===== Supplied records

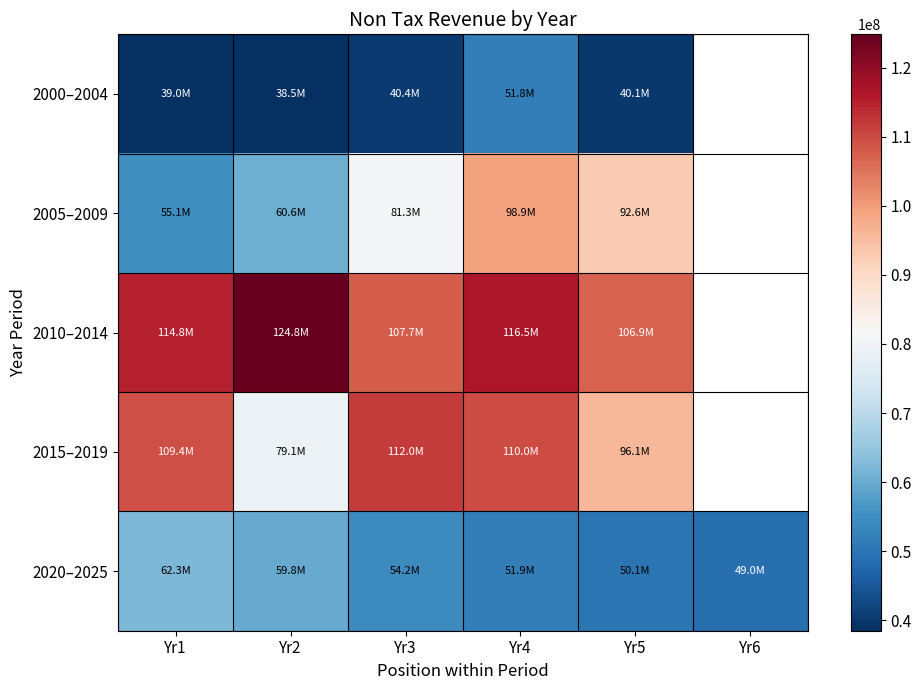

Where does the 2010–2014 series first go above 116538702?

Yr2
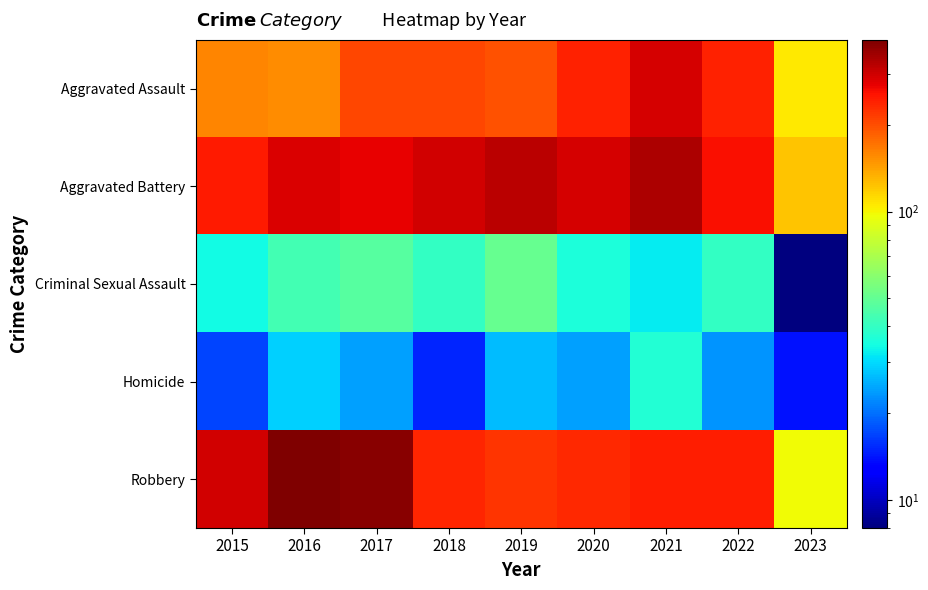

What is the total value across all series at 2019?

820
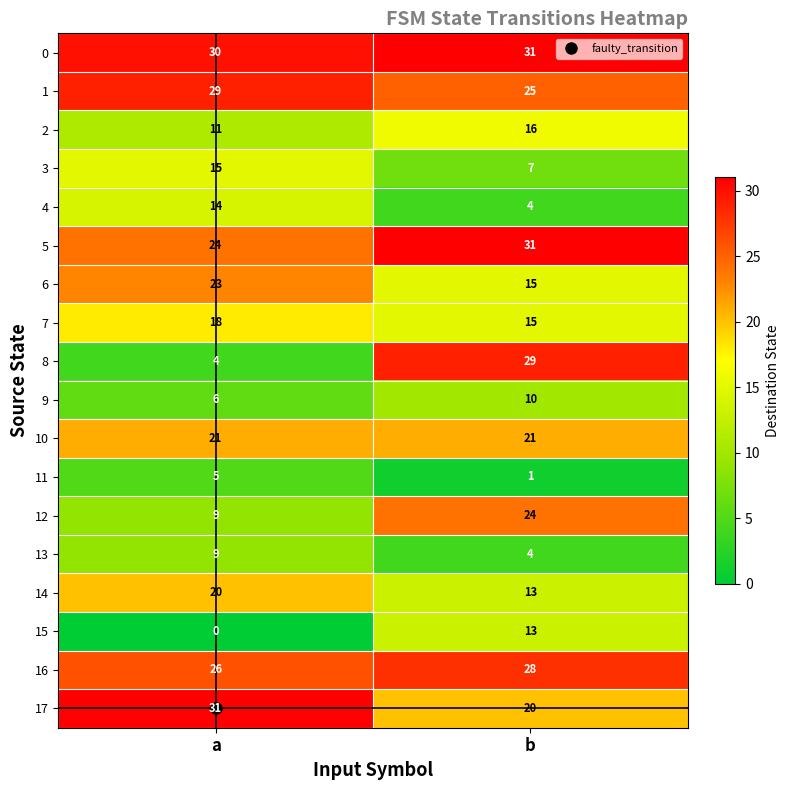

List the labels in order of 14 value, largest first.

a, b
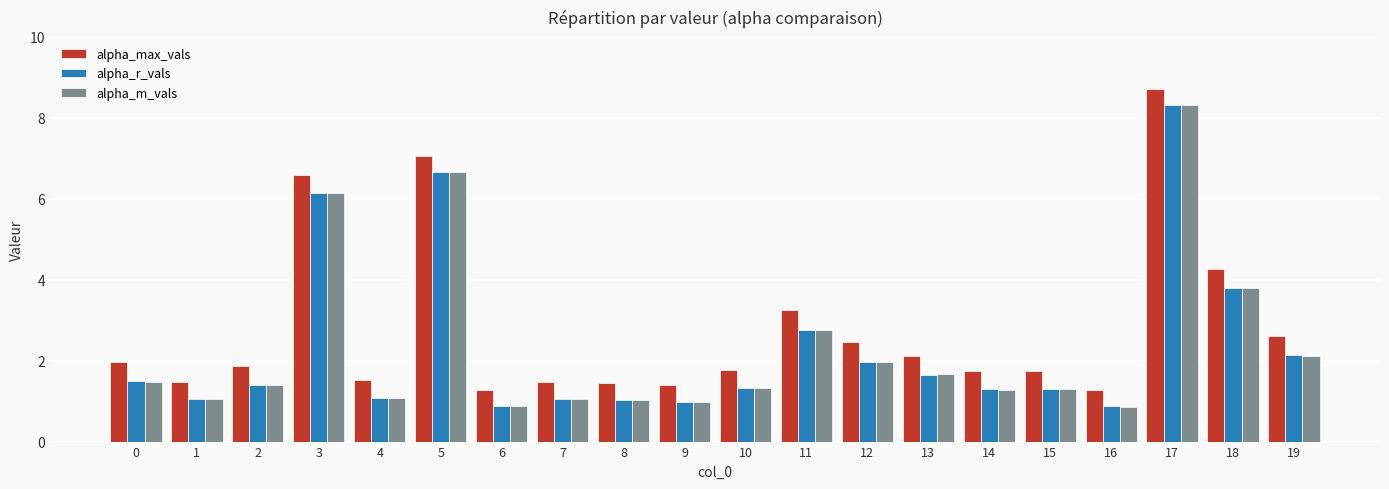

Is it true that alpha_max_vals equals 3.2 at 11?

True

==========

** About this task **
Please return each of the rows above word for word, with the pictures left out.

** Response to the exercise **
Where does the 2010–2014 series first go above 116538702?

Yr2

What is the total value across all series at 2019?

820

List the labels in order of 14 value, largest first.

a, b

Is it true that alpha_max_vals equals 3.2 at 11?

True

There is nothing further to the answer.